**What to do:**
Count the lines in the listing below that contain the string "SORACOM" and give only that number.

== Working data

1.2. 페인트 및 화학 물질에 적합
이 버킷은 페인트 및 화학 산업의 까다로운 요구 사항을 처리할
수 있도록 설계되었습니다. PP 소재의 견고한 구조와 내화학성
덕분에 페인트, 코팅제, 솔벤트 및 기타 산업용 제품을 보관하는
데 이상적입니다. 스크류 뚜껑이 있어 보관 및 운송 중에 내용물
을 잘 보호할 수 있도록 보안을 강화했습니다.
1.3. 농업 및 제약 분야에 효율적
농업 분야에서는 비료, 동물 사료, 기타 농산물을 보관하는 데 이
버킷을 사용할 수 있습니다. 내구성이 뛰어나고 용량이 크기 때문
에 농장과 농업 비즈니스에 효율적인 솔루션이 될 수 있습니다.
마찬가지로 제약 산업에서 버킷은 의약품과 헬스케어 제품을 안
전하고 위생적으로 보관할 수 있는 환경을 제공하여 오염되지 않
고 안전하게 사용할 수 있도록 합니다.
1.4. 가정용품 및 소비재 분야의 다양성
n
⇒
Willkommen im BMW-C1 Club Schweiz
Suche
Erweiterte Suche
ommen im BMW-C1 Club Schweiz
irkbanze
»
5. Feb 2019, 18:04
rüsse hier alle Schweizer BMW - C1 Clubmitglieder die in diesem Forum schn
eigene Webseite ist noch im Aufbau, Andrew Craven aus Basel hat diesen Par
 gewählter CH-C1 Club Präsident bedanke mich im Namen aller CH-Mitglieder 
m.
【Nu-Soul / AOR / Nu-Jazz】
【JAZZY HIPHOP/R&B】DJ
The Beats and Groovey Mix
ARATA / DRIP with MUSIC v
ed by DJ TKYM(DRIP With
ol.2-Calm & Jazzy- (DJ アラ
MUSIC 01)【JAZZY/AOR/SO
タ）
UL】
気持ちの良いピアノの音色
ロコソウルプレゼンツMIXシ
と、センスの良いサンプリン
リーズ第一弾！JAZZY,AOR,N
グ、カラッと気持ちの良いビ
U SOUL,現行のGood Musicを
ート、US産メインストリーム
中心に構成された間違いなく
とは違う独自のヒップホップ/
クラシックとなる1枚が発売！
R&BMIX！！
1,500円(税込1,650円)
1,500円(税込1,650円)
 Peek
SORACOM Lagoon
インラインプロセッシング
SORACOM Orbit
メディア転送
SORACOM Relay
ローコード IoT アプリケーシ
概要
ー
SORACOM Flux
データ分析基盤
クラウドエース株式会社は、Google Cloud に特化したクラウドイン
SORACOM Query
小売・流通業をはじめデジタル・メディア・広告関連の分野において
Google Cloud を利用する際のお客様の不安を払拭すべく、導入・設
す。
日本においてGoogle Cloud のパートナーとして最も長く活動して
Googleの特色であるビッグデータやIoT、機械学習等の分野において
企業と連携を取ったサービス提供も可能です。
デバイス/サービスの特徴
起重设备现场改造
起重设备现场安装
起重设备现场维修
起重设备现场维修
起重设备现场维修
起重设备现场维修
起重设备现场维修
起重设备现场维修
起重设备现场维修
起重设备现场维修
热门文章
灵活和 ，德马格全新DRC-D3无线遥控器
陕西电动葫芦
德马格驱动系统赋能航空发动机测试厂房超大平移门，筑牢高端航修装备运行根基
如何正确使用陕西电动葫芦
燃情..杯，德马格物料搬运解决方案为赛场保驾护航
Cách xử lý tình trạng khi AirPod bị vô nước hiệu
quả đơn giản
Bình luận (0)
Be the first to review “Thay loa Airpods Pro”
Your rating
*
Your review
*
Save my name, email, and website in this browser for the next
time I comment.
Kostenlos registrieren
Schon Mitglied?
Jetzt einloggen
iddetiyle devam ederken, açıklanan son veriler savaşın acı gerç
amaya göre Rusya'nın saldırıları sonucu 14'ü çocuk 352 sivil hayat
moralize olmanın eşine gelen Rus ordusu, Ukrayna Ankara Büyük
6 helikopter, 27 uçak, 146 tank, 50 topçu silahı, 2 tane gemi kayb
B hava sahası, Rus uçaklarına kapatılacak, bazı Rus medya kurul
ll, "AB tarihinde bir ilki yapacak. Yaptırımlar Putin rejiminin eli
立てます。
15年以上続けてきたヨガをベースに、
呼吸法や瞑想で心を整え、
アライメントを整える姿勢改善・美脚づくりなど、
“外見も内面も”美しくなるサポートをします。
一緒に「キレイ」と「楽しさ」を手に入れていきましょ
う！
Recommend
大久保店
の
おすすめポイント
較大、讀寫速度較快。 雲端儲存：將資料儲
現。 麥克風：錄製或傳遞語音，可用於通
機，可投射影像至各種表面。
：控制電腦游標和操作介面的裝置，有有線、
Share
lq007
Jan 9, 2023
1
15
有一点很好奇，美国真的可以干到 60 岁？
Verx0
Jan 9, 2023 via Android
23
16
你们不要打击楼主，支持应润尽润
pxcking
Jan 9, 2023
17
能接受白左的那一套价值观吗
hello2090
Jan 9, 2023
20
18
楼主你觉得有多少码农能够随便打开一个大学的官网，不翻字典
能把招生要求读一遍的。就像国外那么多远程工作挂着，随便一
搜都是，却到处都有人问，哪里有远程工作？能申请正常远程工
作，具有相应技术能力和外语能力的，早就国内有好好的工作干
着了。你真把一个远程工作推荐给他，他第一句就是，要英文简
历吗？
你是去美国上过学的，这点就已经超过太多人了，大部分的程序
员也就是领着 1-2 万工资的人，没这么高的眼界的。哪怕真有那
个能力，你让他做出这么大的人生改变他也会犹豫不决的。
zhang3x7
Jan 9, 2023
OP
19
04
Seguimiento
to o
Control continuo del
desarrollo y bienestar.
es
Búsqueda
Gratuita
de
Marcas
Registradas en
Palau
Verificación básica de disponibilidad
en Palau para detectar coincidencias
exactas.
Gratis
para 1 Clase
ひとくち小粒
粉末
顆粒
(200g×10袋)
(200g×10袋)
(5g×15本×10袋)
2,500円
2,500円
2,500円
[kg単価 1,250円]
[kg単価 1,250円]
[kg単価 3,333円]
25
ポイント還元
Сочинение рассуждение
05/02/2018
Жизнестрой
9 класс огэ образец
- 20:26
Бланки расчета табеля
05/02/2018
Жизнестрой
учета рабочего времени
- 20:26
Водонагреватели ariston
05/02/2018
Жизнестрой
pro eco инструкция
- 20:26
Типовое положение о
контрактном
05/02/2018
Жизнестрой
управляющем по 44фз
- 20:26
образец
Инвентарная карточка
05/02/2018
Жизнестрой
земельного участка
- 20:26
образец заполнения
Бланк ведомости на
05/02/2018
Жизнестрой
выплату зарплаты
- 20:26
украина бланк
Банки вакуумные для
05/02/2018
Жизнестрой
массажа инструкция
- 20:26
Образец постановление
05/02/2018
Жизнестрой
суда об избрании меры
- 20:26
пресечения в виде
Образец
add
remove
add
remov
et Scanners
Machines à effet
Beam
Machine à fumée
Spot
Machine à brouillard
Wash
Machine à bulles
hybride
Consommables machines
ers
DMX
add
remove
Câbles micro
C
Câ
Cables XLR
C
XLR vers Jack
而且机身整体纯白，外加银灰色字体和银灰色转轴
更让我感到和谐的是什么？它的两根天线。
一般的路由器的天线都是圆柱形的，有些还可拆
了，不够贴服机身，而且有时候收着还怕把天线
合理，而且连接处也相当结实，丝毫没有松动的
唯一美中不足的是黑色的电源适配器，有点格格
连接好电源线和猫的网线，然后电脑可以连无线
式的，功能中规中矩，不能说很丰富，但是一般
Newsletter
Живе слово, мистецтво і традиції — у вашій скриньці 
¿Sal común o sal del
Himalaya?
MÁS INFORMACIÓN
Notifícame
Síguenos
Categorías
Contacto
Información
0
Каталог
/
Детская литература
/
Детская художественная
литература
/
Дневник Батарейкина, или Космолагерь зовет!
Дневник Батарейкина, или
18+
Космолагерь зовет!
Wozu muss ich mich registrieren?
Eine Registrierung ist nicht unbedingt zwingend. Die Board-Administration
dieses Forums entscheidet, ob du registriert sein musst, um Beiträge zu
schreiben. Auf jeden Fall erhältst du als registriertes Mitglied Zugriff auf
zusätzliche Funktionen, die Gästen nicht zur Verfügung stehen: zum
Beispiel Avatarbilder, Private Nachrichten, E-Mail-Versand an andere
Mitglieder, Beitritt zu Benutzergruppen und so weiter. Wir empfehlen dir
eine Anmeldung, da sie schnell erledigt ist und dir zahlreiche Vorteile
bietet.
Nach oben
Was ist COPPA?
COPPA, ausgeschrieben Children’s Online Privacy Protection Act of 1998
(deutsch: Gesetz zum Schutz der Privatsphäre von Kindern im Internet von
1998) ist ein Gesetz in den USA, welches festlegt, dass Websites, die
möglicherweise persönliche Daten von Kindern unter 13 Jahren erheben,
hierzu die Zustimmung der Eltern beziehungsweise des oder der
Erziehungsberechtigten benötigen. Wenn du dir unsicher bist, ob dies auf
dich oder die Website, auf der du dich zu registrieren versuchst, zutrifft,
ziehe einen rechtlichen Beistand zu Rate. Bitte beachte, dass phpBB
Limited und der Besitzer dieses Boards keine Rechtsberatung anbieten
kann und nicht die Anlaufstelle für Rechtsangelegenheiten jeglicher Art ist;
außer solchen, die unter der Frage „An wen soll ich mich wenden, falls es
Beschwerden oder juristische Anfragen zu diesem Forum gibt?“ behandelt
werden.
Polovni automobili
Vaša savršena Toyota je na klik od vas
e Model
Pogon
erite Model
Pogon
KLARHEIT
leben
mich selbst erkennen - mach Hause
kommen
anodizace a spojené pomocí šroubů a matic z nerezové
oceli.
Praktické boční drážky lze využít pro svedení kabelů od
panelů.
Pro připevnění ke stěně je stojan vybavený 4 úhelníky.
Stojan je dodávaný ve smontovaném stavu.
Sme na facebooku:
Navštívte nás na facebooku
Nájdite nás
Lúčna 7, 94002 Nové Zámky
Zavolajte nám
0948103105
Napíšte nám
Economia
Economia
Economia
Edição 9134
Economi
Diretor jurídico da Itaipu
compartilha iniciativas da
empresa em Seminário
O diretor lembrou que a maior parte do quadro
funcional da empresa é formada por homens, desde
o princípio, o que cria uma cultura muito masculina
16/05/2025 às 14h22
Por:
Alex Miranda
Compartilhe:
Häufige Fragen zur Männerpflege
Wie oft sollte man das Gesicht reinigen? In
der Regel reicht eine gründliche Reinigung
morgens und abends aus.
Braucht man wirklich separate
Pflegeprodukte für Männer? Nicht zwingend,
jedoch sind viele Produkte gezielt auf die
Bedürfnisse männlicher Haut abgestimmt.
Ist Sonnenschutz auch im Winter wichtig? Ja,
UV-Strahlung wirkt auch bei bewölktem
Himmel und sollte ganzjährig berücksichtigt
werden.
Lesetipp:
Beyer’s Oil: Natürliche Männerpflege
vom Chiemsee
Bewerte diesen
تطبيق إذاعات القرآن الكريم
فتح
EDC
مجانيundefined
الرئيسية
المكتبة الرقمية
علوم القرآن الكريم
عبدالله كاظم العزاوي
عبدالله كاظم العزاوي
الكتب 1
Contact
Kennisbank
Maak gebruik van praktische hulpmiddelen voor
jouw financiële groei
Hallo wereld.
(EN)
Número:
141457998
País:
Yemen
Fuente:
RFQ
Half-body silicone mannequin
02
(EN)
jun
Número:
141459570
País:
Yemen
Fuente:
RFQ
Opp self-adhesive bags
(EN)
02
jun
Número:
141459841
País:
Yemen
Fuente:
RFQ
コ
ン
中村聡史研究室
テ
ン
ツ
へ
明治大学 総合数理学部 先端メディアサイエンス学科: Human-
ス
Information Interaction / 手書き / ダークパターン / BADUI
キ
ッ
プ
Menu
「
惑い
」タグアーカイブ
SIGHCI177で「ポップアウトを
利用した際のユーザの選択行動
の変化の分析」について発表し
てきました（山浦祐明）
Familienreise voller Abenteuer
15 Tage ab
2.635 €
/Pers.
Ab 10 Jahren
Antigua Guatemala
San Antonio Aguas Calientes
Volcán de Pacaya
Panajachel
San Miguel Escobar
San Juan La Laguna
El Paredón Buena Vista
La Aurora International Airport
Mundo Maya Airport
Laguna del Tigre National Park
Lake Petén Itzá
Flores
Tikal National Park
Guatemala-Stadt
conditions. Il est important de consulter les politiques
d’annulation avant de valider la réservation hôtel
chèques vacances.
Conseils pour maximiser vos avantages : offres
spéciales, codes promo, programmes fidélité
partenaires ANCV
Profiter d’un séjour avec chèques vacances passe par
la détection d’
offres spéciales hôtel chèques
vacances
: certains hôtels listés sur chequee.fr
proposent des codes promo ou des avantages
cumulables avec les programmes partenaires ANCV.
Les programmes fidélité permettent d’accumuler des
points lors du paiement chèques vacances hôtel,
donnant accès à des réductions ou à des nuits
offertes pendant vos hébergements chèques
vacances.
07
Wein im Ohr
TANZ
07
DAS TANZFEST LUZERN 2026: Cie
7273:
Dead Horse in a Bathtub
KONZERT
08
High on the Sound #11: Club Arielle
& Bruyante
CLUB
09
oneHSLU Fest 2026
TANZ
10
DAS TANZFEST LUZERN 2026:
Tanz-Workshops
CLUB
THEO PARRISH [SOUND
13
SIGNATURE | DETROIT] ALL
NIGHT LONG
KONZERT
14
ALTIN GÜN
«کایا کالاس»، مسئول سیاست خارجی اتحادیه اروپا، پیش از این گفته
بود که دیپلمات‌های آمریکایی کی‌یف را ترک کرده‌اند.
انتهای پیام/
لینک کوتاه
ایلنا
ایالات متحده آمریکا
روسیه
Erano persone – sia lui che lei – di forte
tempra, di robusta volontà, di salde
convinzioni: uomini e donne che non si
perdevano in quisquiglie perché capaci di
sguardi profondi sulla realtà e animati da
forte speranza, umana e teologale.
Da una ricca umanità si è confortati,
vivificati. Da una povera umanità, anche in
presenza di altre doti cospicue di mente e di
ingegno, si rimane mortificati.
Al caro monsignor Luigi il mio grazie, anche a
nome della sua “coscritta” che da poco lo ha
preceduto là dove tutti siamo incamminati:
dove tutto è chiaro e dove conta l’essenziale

====

**Worked solution:**
5